3. That's the hope anyway!
4. Yeah, this is for sure a puzzler, and my tentative answers are not yet very satisfying. At its simplest level, I have "well, my tradition says to honor the ancestors, and the occult philosophy I study says we reincarnate, but other places in the world have faced this conundrum (Chinese Buddhists, perhaps), so that's weird, I guess, but oh well." Beyond that, there's what you talk about, that at a minimum ancestor veneration is a great way of cultivating awareness of where you come from and gratitude for everything you depend on that you didn't make yourself. More specifically, my current (unsatisfactory) way of squaring this circle is something like the following:
a) between incarnations, some amount of a soul's attention can/may be directed toward helping material descendants of the last incarnation. This would square with the advice in some traditions to give specific veneration for ~30 years after a life, but no longer. It would also likely depend on specific ancestor's level of spiritual development - if grandma is working through a lot on the astral plane, she doesn't have much attention for the grandkids on this plane, but if she got all that out of the way and is waiting for the next go-round, maybe she can send some positive vibes our way.

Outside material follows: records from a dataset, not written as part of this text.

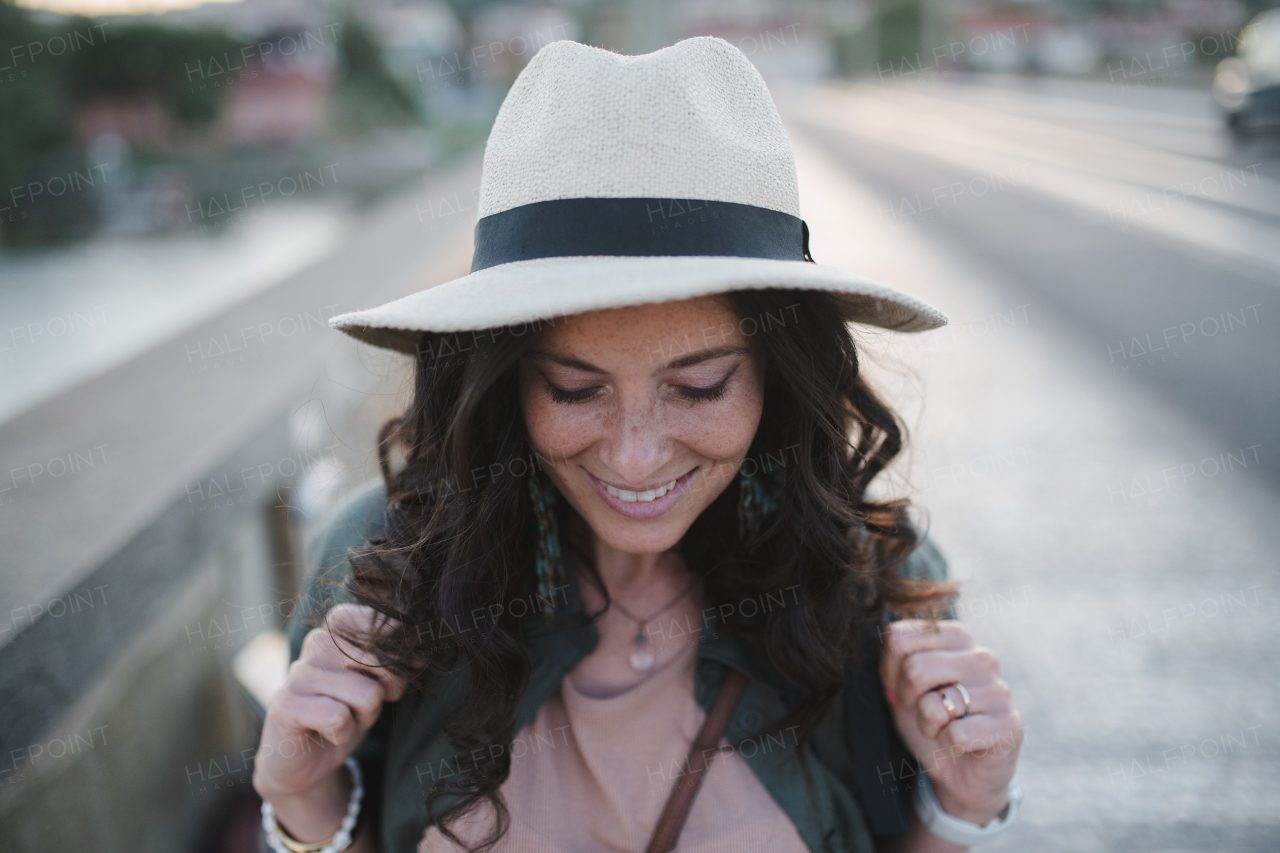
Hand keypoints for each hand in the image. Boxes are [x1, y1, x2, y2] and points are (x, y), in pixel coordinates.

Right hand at [253, 604, 408, 840]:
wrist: (304, 759)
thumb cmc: (346, 713)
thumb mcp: (380, 682)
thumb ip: (397, 660)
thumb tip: (418, 647)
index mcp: (340, 628)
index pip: (385, 624)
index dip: (398, 657)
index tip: (386, 677)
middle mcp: (318, 641)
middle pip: (384, 660)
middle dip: (385, 692)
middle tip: (361, 705)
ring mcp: (299, 672)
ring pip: (368, 695)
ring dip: (363, 716)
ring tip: (342, 718)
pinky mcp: (285, 704)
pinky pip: (339, 719)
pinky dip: (342, 733)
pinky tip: (326, 733)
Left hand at [880, 619, 1022, 824]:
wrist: (961, 771)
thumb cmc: (931, 722)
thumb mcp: (902, 687)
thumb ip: (893, 661)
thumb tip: (891, 647)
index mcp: (957, 637)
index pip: (899, 638)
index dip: (889, 672)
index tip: (904, 690)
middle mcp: (982, 657)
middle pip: (915, 668)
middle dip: (908, 700)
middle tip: (925, 713)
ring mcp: (1000, 689)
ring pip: (933, 705)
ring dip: (929, 726)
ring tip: (946, 727)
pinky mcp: (1010, 724)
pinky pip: (956, 734)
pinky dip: (947, 745)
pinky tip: (962, 744)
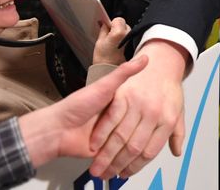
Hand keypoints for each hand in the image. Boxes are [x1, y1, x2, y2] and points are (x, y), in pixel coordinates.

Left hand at [18, 55, 147, 167]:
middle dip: (143, 131)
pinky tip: (131, 158)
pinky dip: (123, 160)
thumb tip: (145, 58)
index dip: (151, 108)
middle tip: (155, 131)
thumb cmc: (78, 105)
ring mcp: (112, 138)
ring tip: (143, 144)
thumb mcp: (104, 86)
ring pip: (131, 145)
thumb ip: (124, 74)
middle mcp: (118, 122)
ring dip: (133, 148)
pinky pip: (120, 158)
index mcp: (120, 105)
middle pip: (138, 129)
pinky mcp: (107, 154)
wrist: (57, 130)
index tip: (163, 105)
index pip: (141, 108)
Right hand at [88, 40, 189, 178]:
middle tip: (107, 175)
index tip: (125, 173)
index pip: (149, 151)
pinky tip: (94, 146)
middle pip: (133, 147)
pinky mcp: (123, 95)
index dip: (136, 166)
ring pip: (120, 137)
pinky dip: (101, 135)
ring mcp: (138, 104)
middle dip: (118, 165)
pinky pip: (110, 120)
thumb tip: (176, 152)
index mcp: (167, 120)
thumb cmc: (169, 89)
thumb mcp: (179, 111)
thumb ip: (176, 134)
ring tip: (98, 168)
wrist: (163, 63)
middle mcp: (153, 113)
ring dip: (106, 156)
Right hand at [93, 18, 128, 65]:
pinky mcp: (133, 44)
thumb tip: (104, 22)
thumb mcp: (99, 41)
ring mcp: (132, 40)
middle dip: (117, 27)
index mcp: (119, 32)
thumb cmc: (103, 58)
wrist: (109, 69)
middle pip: (124, 24)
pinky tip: (118, 45)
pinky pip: (129, 37)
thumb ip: (103, 28)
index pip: (118, 19)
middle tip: (110, 36)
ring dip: (121, 33)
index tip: (108, 28)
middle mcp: (128, 35)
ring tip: (114, 42)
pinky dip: (124, 38)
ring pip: (127, 30)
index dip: (112, 23)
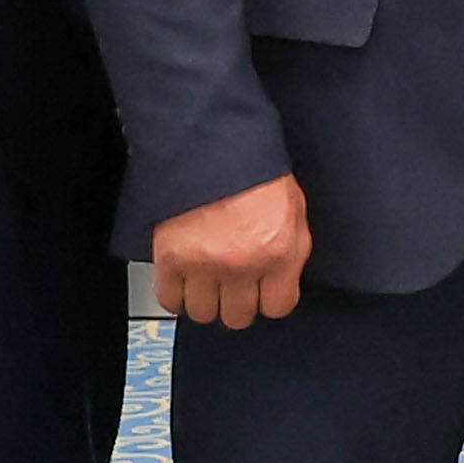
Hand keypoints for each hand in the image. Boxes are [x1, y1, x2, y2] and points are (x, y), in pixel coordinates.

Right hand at [151, 174, 311, 328]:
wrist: (212, 147)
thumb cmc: (256, 173)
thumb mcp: (294, 212)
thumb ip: (289, 252)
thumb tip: (280, 280)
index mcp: (279, 253)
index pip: (277, 306)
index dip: (269, 301)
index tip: (262, 294)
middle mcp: (243, 265)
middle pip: (238, 315)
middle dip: (236, 304)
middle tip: (232, 288)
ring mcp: (204, 265)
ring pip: (203, 312)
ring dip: (205, 302)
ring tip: (207, 285)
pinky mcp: (170, 258)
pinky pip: (169, 298)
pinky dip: (175, 296)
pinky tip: (182, 284)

b) On a longer time horizon, some souls will wrap up material incarnation, and now that they have incorporated all of their lessons and can see/remember their past lives clearly, they might take some interest in helping out those of us still on the wheel. This might account for what happens to deified dead humans and culture heroes, at least partially.
c) As shared endeavors into which folks put time and energy, families would likely generate their own egregores, and worship/veneration would be a way to strengthen and improve these. I suspect this may be one of the major drivers for "the ancestors" as a collective focus of veneration, and that it would be strongest in societies where families have a strong identity (like clans), and weakest in more atomized, nuclear-family-focused cultures. For this piece of it, passing in and out of incarnation just means contributing (for good or ill) to that egregore for as long as you're linked to it, whether by incarnating within the family, or immediately after death, but the egregore itself could keep on existing - like an institution that persists even after the death of its founders.
d) The more personal, "figurative" sense that you talk about where specific folks "live on" in the memories of those of us left behind and influence us on a more personal level. Whether my mom is exerting any direct spiritual influence from the astral between incarnations, has finished incarnation and is functioning as a spirit who still thinks well of me, or has contributed the egregore I am still a part of by virtue of living in the Russell family, the way I am as a person has been shaped by her direct actions toward me as a person, and honoring that helps me to focus on where those influences have taken me.
5. Never apologize for recommending books! I may not get to all the books I want to read in this lifetime, but I like knowing what options to consider. That sounds like it might be interesting, and opens up a new avenue for exploration I hadn't considered: looking into writings by the parts of the occult scene I am not interested in to get counter-examples. I'll have to give that some thought.